Laboratory of Stem Cell Biology in Dentistry-LABITRON, Oral and Maxillofacial Pathology Department, School of Dentistry, University of São Paulo, São Paulo, São Paulo, Brazil.
J Endod. 2018 Nov;44(11):1671-1676. doi: 10.1016/j.joen.2018.08.005.
Dental pulp is a complex tissue with highly differentiated cells, which makes its reconstruction a challenging task. The apical papilla is an undifferentiated tissue considered as the remnant of the dental papilla that forms the dentin-pulp complex. Aiming to analyze morphologic features of the tissue formed in an in vivo pulp model, we used human apical papilla as a cell source without the use of exogenous growth factors.
A construct was built using newborn mice molar crowns treated with TrypLE (Fisher Scientific, Loughborough, UK) and EDTA. The crowns were filled with PuraMatrix (Corning Inc, Corning, NY) and a pool population of human apical papilla cells. As a control, we used crowns filled only with PuraMatrix and empty crowns. The constructs were transplanted under severe combined immunodeficient mice kidney capsules. Immunohistochemistry for lamin A, dentin sialophosphoprotein, and dentin matrix protein 1 was performed.
Morphologic analysis of all transplanted crowns showed the formation of a loose connective tissue of variable cellularity with the presence of well-formed functional vessels. In the study group, lamin A-positive cells represented the majority of cells within the pulp chamber and a few cells in the vessel lining. We also found positivity for dentin sialophosphoprotein and dentin matrix protein 1, an indicator of odontoblast differentiation.
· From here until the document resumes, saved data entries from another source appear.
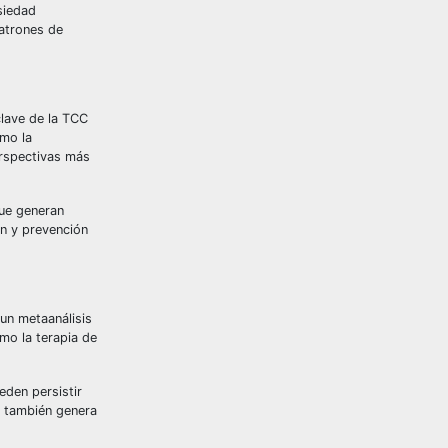
siedad
patrones de
clave de la TCC
omo la
erspectivas más
que generan
ón y prevención
un metaanálisis
mo la terapia de
eden persistir
e también genera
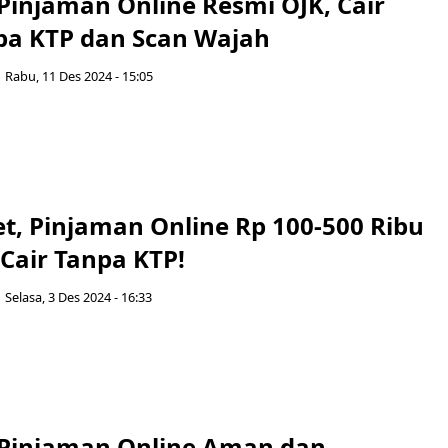
 Pinjaman Online Resmi OJK, Cair
pa KTP dan Scan Wajah
Rabu, 11 Des 2024 - 15:05
t, Pinjaman Online Rp 100-500 Ribu
Cair Tanpa KTP!
Selasa, 3 Des 2024 - 16:33
i Pinjaman Online Aman dan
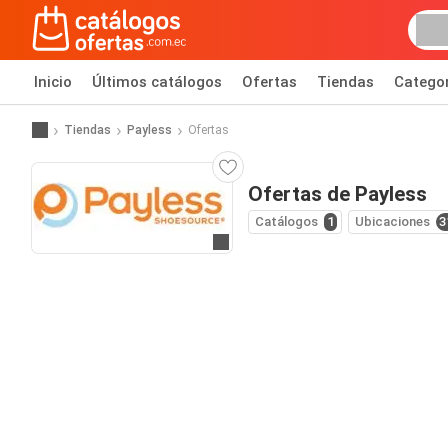
Inicio
Últimos catálogos
Ofertas
Tiendas
Catego
Tiendas
Payless
Ofertas
Ofertas de Payless
Catálogos
1
Ubicaciones
3
Ir al sitio web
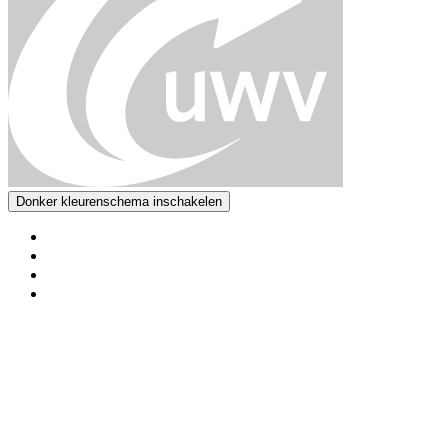
Donker kleurenschema inschakelen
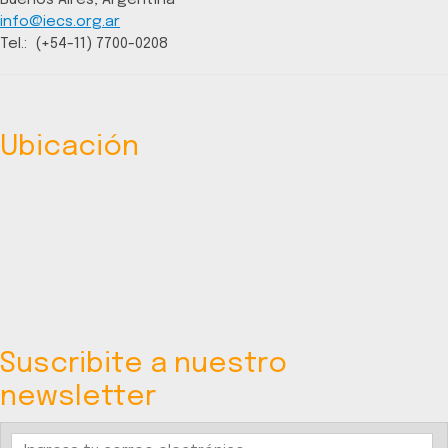
info@iecs.org.ar
Tel.: (+54-11) 7700-0208
Ubicación
Suscribite a nuestro
newsletter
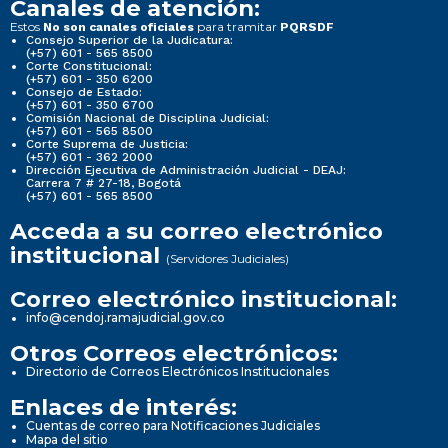
Canales de atención:
Estos
para tramitar
No son canales oficiales
PQRSDF
Consejo Superior de la Judicatura:
(+57) 601 - 565 8500
Corte Constitucional:
(+57) 601 - 350 6200
Consejo de Estado:
(+57) 601 - 350 6700
Comisión Nacional de Disciplina Judicial:
(+57) 601 - 565 8500
Corte Suprema de Justicia:
(+57) 601 - 362 2000
Dirección Ejecutiva de Administración Judicial - DEAJ:
Carrera 7 # 27-18, Bogotá
(+57) 601 - 565 8500
Acceda a su correo electrónico
institucional
(Servidores Judiciales)
Correo electrónico institucional:
info@cendoj.ramajudicial.gov.co
Otros Correos electrónicos:
Directorio de Correos Electrónicos Institucionales
Enlaces de interés:
Cuentas de correo para Notificaciones Judiciales
Mapa del sitio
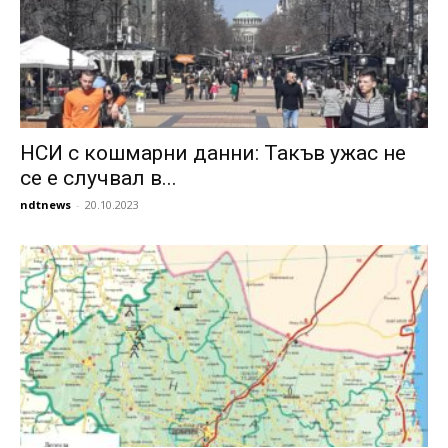
НСИ с кошмарни данни: Такъв ужас не
се е случвал в...
ndtnews
-
20.10.2023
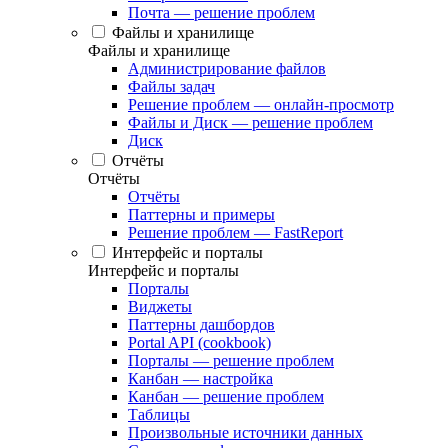
Почта — решение проблем
Файлы и хранилище
Файлы и хранилище
Администрирование файлов
Файлы задач
Решение проблем — онлайн-просмотр
Файлы и Диск — решение проблем
Диск
Отчёты
Отчёты
Отчёты
Паттерны и примеры
Решение проблем — FastReport
Интерфейс и порталы
Интерфейс и порталы
Порталы
Виджеты
Паттерны дашбордов
Portal API (cookbook)
Порталы — решение проблем
Канбан — настройка
Канбан — решение проблем
Таблицы
Произвольные источники данных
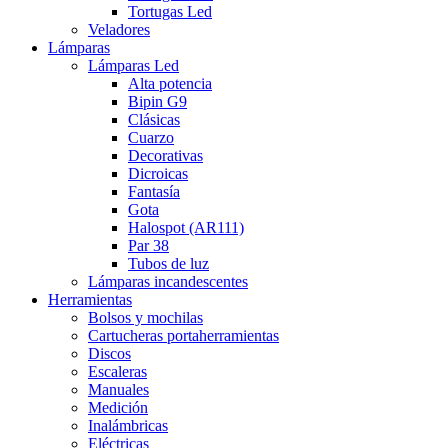
Tortugas Led
Veladores
Lámparas
Lámparas Led
Alta potencia
Bipin G9
Clásicas
Cuarzo
Decorativas
Dicroicas
Fantasía
Gota
Halospot (AR111)
Par 38
Tubos de luz
Lámparas incandescentes
Herramientas
Bolsos y mochilas
Cartucheras portaherramientas
Discos
Escaleras
Manuales
Medición
Inalámbricas
Eléctricas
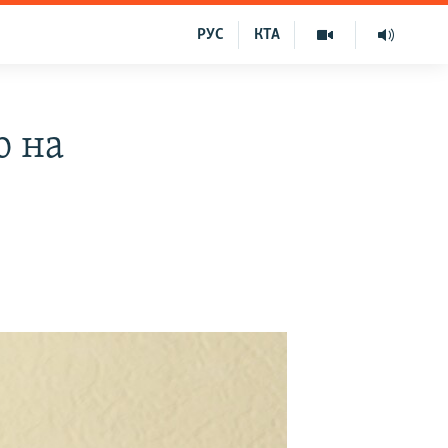
РУС
КТА
ю на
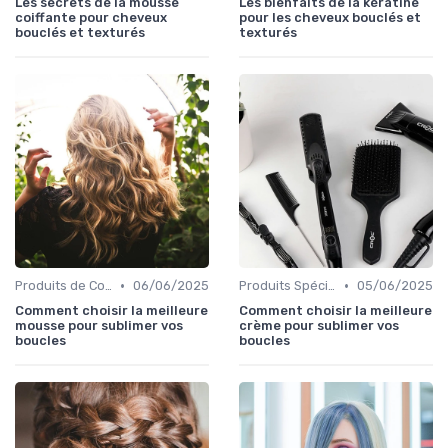
Les secrets de la mousse
Les bienfaits de la kératine
coiffante pour cheveux
pour les cheveux bouclés et
bouclés et texturés
texturés
•
•
Produits de Coiffage
06/06/2025
Produits Spécifiques (Anti-Frisottis, Hydratants)
05/06/2025
Comment choisir la meilleure
Comment choisir la meilleure
mousse pour sublimer vos
crème pour sublimer vos
boucles
boucles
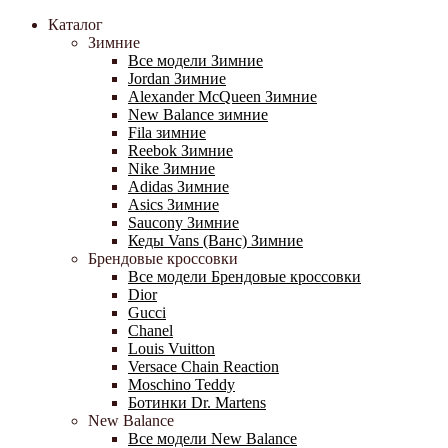
Каталог
Зимние
Все модели Зимние
Jordan Зимние
Alexander McQueen Зимние
New Balance зимние
Fila зимние
Reebok Зимние
Nike Зимние
Adidas Зимние
Asics Зимние
Saucony Зимние
Кеды Vans (Ванс) Зимние
Брендовые кроссовки
Все модели Брендовые кроссовки
Dior
Gucci
Chanel
Louis Vuitton
Versace Chain Reaction
Moschino Teddy
Ботинки Dr. Martens
New Balance
Все модели New Balance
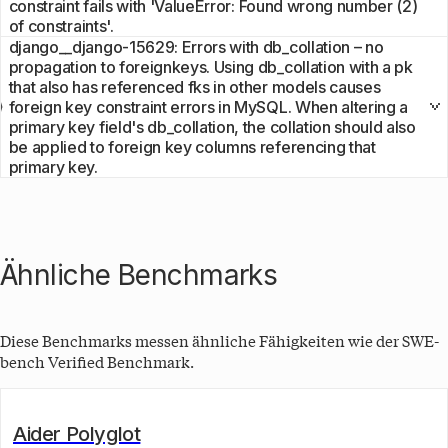
constraint fails with 'ValueError: Found wrong number (2)
of constraints'.
django__django-15629: Errors with db_collation – no
propagation to foreignkeys. Using db_collation with a pk
that also has referenced fks in other models causes
foreign key constraint errors in MySQL. When altering a
primary key field's db_collation, the collation should also
be applied to foreign key columns referencing that
primary key.
Ähnliche Benchmarks
Diese Benchmarks messen ähnliche Fähigkeiten wie der
SWE-
bench Verified
Benchmark.
Aider Polyglot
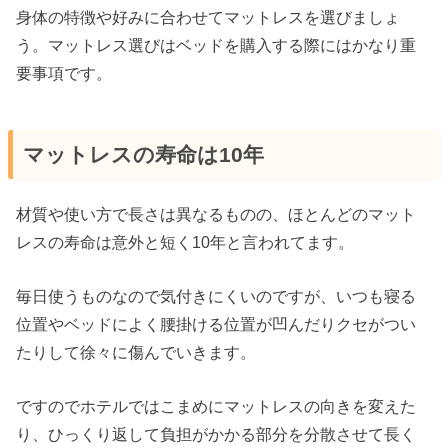
身体の特徴や好みに合わせてマットレスを選びましょ
う。マットレス選びはベッドを購入する際にはかなり重
要事項です。
マットレスの寿命は10年
材質や使い方で長さは異なるものの、ほとんどのマット
レスの寿命は意外と短く10年と言われてます。
毎日使うものなので気付きにくいのですが、いつも寝る
位置やベッドによく腰掛ける位置が凹んだりクセがつい
たりして徐々に傷んでいきます。
ですのでホテルではこまめにマットレスの向きを変えた
り、ひっくり返して負担がかかる部分を分散させて長く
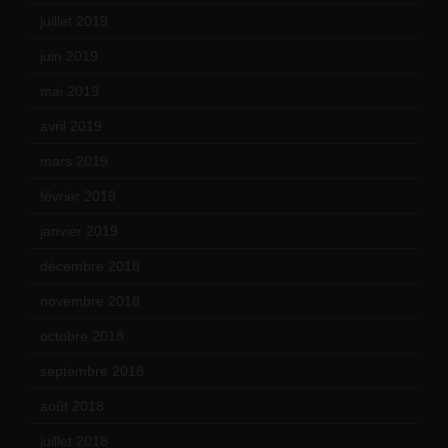
juillet 2019
(13)
juin 2019
(20)
mai 2019
(14)
avril 2019
(14)
mars 2019
(20)
février 2019
(16)
janvier 2019
(15)
décembre 2018
(7)
novembre 2018
(16)
octobre 2018
(15)
septembre 2018
(13)
août 2018
(5)
juillet 2018
(7)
In our study model, human transplanted apical papilla cells mixed with the host cells and formed a vascularized viable tissue, and these cells were able to differentiate into odontoblastlike cells without the use of exogenous growth factors.
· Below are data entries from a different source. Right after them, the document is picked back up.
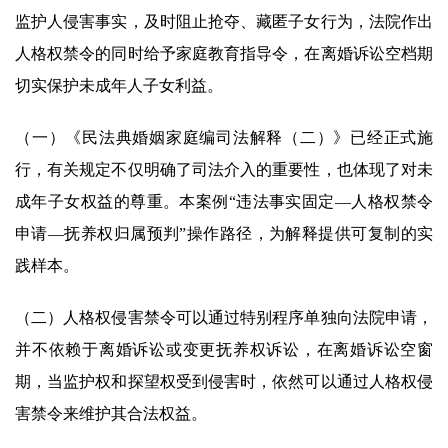
监护人侵害事实，及时阻止抢夺、藏匿子女行为，法院作出
人格权禁令的同时给予家庭教育指导令，在离婚诉讼空档期
切实保护未成年人子女利益。
（一）《民法典婚姻家庭编司法解释（二）》已经正式施
行，有关规定不仅明确了司法介入的重要性，也体现了对未
成年子女权益的尊重。本案例“违法事实固定—人格权禁令
申请—抚养权归属预判”操作路径，为解释提供可复制的实
践样本。
（二）人格权侵害禁令可以通过特别程序单独向法院申请，
并不依赖于离婚诉讼或变更抚养权诉讼，在离婚诉讼空窗
期，当监护权和探望权受到侵害时，依然可以通过人格权侵
害禁令来维护其合法权益。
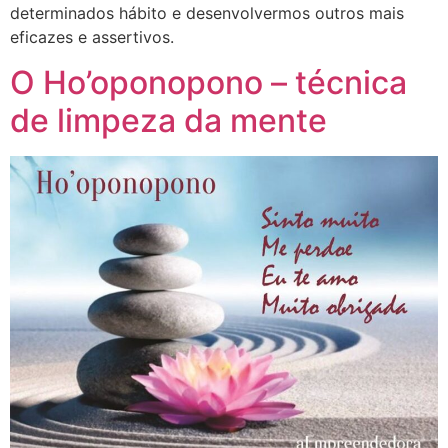
determinados hábito e desenvolvermos outros mais
eficazes e assertivos.
O Ho’oponopono – técnica
de limpeza da mente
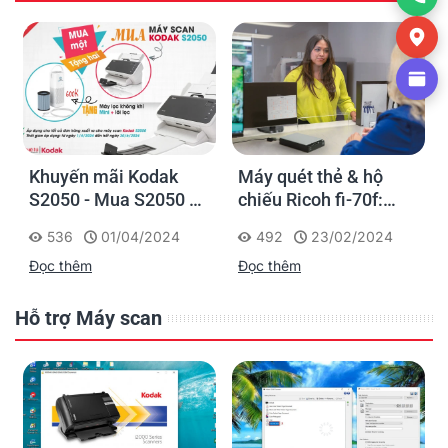
Khuyến mãi Kodak
Máy quét thẻ & hộ
S2050 - Mua S2050 -
chiếu Ricoh fi-70f:
Tặng Máy Lọc Không
Thiết kế nhỏ gọn lý
536
01/04/2024
492
23/02/2024
Khí Mini + Lõi lọc dự
tưởng để sử dụng tại
Đọc thêm
Đọc thêm
phòng
quầy giao dịch
Hỗ trợ Máy scan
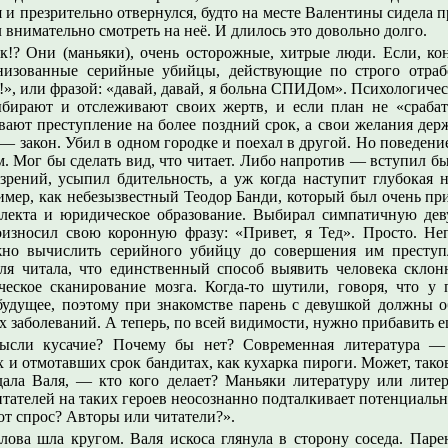
и презрительно отвернулся, будто на месте Валентины сидела пр
л внимательно смотреть на неё. И длилось это довольно долго.
як!? Они (маньяки), очень осторожные, хитрые люди. Если, ко
анизованные серийные убийцы, действующие по строго отраб
!», или фразой: «давай, давай, я больна СПИДом». Психологичес
бирают и отслеживают своих жертв, и если план не «срабат
ают преступление на более поздний срок, а свои желания дер
— закон. Убил в одном городке и поехал в другой. Но поведени
. Мог бы сделать вид, что читает. Либо напротив — вступил бы 
зрений, усыпил бдительность, а уж когда наступит глубокая н
имер, как небезызвестный Теодор Банди, который был очень п
лекта и юридическое образование. Выбирал симпатичную дев
износил свою коронную фразу: «Привет, я Тед». Просто. Н
жно вычислить серийного убийцу до совершения им престу
я читала, что единственный способ выявить человека скло
ческое сканирование мозга. Когда-то шутили, говоря, что у
будущее, поэтому при знакомстве парень с девушкой должны о
х заболеваний. А теперь, по всей видимости, нужно прибавить е
ысли кусачие? Почему бы нет? Современная литература —
х и отмотавших срок бандитах, как кухарка пироги. Может, тако
ала Валя, — кто кого делает? Маньяки литературу или лите
итателей на таких героев неосознанно подталкивает потенциаль
от спрос? Авторы или читатели?».
лова шла кругом. Валя искоса глянула в сторону соседа. Паре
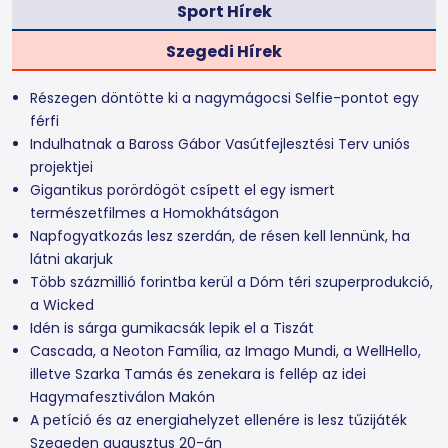
Sport Hírek
Szegedi Hírek
Részegen döntötte ki a nagymágocsi Selfie-pontot egy
férfi
Indulhatnak a Baross Gábor Vasútfejlesztési Terv uniós
projektjei
Gigantikus porördögöt csípett el egy ismert
természetfilmes a Homokhátságon
Napfogyatkozás lesz szerdán, de résen kell lennünk, ha
látni akarjuk
Több százmillió forintba kerül a Dóm téri szuperprodukció,
a Wicked
Idén is sárga gumikacsák lepik el a Tiszát
Cascada, a Neoton Família, az Imago Mundi, a WellHello,
illetve Szarka Tamás és zenekara is fellép az idei
Hagymafesztiválon Makón
A petíció és az energiahelyzet ellenére is lesz tűzijáték
Szegeden augusztus 20-án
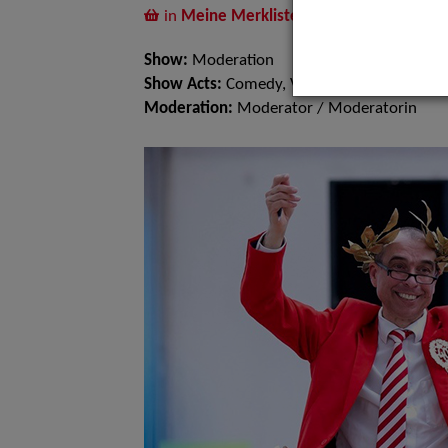
in
Meine Merkliste
legen
Show:
Moderation
Show Acts:
Comedy, Visuelle Comedy
Moderation:
Moderator / Moderatorin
牙髓是一种具有高度分化细胞的复杂组织,因此其重建是一项具有挑战性的任务。根尖乳头是一种未分化的组织,被认为是形成牙本质-牙髓复合体的牙髓乳头的残余物。本研究旨在分析在体内牙髓模型中形成的组织的形态学特征,我们使用人根尖乳头作为细胞来源,而不使用外源性生长因子。
使用经 TrypLE(Fisher Scientific,Loughborough,英国)和 EDTA 处理的新生小鼠磨牙牙冠构建构建体。牙冠内填充 PuraMatrix(康宁公司,康宁,纽约)和人根尖乳头细胞的混合细胞悬液。作为对照,我们仅使用 PuraMatrix 填充牙冠和空牙冠。构建体被移植到严重联合免疫缺陷小鼠肾包膜下。进行层粘连蛋白 A、牙本质涎磷蛋白和牙本质基质蛋白 1 的免疫组织化学染色。
所有移植牙冠的形态学分析显示,形成了具有可变细胞数量的疏松结缔组织,并有形成良好的功能性血管。在研究组中,层粘连蛋白 A 阳性细胞代表牙髓腔内的大多数细胞,以及血管衬里中的少数细胞。我们还发现牙本质涎磷蛋白和牙本质基质蛋白 1 的阳性,这是成牙本质细胞分化的标志物。
在我们的研究模型中,人移植的根尖乳头细胞与宿主细胞混合形成了血管化的存活组织,这些细胞能够在不使用外源性生长因子的情况下分化为成牙本质细胞样细胞。